Comparison of current and DataONE-enabled practices:
Current project planning No explicit attention to data issues in project planning.
DataONE-enabled project planning Management Planning: Develops a project Data Management Plan following examples provided on the DataONE portal.
Current data collection: Collects tortoise field data.
DataONE-enabled data collection: No change.
Current data assurance: Validates data using own standards.
DataONE-enabled data assurance: Could apply more broadly-used data-quality standards and assurance tools.
Current data description: Describes data for her own purposes, using her own data description techniques.
DataONE-enabled data description: ● Training: Learns how to use Morpho (a metadata
management editor) based on instructional materials available in the DataONE Best Practices Database and associated downloadable video instructions.
● Creates metadata for datasets following best practices.
Current data preservation: Sun publishes summary and analysis results but does not deposit data. Data preservation is done only within her lab.
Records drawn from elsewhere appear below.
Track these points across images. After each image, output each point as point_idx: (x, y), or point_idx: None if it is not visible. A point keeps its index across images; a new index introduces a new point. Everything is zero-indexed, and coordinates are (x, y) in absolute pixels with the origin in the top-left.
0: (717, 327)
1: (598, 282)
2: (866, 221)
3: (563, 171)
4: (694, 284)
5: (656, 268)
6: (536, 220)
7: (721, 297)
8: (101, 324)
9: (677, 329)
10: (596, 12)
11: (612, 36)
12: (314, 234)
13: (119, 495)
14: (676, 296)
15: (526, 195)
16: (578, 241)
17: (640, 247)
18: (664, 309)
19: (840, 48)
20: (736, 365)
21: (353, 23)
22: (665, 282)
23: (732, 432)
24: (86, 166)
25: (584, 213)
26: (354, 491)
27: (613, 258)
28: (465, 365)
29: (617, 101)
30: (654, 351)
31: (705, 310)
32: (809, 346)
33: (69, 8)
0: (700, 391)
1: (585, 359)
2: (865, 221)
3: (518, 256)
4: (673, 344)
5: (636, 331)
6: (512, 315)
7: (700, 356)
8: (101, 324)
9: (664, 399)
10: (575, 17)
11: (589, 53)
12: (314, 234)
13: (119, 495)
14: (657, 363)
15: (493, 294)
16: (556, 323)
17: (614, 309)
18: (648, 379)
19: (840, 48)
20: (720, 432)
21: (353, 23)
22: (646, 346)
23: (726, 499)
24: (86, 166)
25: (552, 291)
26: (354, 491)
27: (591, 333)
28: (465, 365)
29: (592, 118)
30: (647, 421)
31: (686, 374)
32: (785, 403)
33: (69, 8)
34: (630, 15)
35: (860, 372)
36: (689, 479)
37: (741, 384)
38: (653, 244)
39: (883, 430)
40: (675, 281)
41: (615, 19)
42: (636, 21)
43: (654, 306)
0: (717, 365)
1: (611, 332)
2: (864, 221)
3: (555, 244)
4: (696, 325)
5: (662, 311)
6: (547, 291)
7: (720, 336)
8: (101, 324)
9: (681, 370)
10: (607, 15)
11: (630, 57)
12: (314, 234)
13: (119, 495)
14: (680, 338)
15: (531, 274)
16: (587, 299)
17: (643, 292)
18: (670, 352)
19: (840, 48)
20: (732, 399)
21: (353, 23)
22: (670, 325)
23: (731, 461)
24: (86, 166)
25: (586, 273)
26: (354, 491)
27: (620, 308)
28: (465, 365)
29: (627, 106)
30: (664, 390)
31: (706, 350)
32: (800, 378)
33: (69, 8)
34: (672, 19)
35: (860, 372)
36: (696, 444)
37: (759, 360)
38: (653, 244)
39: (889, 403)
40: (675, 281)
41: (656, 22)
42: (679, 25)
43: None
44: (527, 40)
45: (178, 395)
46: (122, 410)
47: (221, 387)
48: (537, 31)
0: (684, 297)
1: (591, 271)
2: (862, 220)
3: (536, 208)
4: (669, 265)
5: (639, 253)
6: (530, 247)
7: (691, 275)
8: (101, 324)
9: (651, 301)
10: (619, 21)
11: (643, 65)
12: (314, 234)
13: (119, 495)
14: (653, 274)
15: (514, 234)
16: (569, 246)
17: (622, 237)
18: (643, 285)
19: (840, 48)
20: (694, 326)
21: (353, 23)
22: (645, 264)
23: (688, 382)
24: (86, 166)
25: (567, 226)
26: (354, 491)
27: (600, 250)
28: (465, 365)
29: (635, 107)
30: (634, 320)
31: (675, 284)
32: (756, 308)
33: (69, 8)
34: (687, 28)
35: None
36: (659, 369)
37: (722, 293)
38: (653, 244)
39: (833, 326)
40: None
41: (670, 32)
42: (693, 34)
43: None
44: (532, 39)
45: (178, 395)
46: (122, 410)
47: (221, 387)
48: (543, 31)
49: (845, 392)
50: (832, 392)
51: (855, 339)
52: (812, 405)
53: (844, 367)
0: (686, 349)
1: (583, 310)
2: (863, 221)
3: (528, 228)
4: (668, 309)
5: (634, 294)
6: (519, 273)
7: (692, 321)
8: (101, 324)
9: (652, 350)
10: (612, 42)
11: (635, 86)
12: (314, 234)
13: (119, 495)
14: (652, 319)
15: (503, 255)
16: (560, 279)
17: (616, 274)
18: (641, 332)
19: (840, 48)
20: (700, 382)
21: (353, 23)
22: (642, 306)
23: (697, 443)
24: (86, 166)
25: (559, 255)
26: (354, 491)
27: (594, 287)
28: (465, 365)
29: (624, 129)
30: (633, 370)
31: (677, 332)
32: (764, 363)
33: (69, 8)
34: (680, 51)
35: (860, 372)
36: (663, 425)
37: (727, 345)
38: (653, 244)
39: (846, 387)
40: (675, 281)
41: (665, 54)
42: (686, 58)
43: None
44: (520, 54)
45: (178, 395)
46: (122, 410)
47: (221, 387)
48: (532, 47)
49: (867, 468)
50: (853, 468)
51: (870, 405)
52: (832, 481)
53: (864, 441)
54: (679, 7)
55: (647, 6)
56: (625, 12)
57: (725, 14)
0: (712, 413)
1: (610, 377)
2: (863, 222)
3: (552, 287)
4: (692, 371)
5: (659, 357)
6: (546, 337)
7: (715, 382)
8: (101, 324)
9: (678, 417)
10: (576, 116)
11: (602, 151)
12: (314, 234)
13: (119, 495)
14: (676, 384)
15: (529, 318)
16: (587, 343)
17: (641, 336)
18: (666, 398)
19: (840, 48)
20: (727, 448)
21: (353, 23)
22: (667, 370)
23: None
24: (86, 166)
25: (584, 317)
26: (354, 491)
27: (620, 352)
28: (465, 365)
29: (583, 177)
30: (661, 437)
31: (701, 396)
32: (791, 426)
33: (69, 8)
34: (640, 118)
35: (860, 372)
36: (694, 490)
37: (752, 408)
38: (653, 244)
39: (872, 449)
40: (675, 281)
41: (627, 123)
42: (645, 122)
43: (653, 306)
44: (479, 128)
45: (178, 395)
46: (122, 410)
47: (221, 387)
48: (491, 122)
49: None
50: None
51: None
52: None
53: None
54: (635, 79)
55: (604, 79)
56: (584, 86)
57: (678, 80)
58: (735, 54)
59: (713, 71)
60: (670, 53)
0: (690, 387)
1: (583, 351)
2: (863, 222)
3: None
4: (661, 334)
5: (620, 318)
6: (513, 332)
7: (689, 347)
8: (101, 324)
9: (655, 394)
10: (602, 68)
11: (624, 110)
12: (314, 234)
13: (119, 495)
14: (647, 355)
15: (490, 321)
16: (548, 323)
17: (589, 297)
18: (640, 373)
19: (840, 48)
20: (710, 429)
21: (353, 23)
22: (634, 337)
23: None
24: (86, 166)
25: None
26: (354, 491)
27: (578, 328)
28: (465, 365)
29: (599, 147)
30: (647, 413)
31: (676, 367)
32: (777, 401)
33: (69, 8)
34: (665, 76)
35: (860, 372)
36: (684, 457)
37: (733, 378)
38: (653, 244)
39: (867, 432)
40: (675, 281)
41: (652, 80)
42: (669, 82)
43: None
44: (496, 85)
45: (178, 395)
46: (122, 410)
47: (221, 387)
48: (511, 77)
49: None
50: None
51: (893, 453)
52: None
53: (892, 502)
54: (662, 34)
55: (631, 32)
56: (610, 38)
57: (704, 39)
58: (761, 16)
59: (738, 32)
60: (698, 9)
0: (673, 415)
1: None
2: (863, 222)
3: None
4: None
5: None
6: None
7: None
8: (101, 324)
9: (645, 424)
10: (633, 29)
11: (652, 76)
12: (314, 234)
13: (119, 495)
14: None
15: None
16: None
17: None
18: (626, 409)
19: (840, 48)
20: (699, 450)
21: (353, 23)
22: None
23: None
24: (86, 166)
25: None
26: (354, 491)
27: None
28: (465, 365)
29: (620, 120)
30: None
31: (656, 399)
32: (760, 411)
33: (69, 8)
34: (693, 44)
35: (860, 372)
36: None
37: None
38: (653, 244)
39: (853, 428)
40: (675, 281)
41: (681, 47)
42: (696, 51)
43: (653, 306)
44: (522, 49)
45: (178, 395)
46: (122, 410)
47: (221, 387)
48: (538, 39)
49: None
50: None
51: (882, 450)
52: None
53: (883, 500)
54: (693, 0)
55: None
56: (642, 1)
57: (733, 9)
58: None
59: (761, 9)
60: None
DataONE-enabled data preservation: Sun might deposit data with a DataONE member node for long-term preservation, with appropriate protections for sensitive data. ● Data Preservation: Deposits data and metadata in the USGS
data repository with appropriate protections for sensitive data and redaction to create shareable data subsets.
● Data Preservation: Submits a research paper to an ecological journal associated with Dryad—a DataONE Member Node. Upon acceptance, she submits the publication-relevant data, metadata, and model to Dryad where they are given a DOI (digital object identifier) and preserved in the Dryad repository.
● Citation: Upon publication, she adds the publication reference and the data citation (including DOIs for both; provided by Dryad and the journal) to her CV.
21
Current data discovery: Does not use other researchers’ data.
DataONE-enabled data discovery: The possibility of discovering relevant data from other researchers is likely to be a main motivation for Sun’s use of DataONE and DataONE tools. ● Data Discovery, Access, Use and Dissemination: Searches
for tortoise food web and area meteorological data in the region at the DataONE portal. Searches for land-use histories, especially for former grazing lands. Searches for co-locality data for other animal species as possible signals for other ecological changes in the region.
● Data Discovery, Access, Use and Dissemination: Identifies relevant data and downloads data and metadata from previous LTER studies as well as data collected by state and Federal agency scientists (i.e., non-LTER).
● Data Discovery, Access, Use and Dissemination: Acquires supplemental data from another DataONE Member Node with complete citation information.
● Citation: Another scientist working in Mexico on a similar study discovers the new publication and data created by Sun and cites her in his work.
Current data integration: Does not use other researchers’ data.
DataONE-enabled data integration: Use DataONE tools to integrate her data with data discovered from other researchers.
Current data analysis: Uses standard desktop data analysis tools.
DataONE-enabled analysis: Data Visualization: Uses data analysis and visualization tools identified through DataONE Tools Database or available as part of the Investigator Toolkit to analyze existing data and develop initial model parameters that she will use in her own research.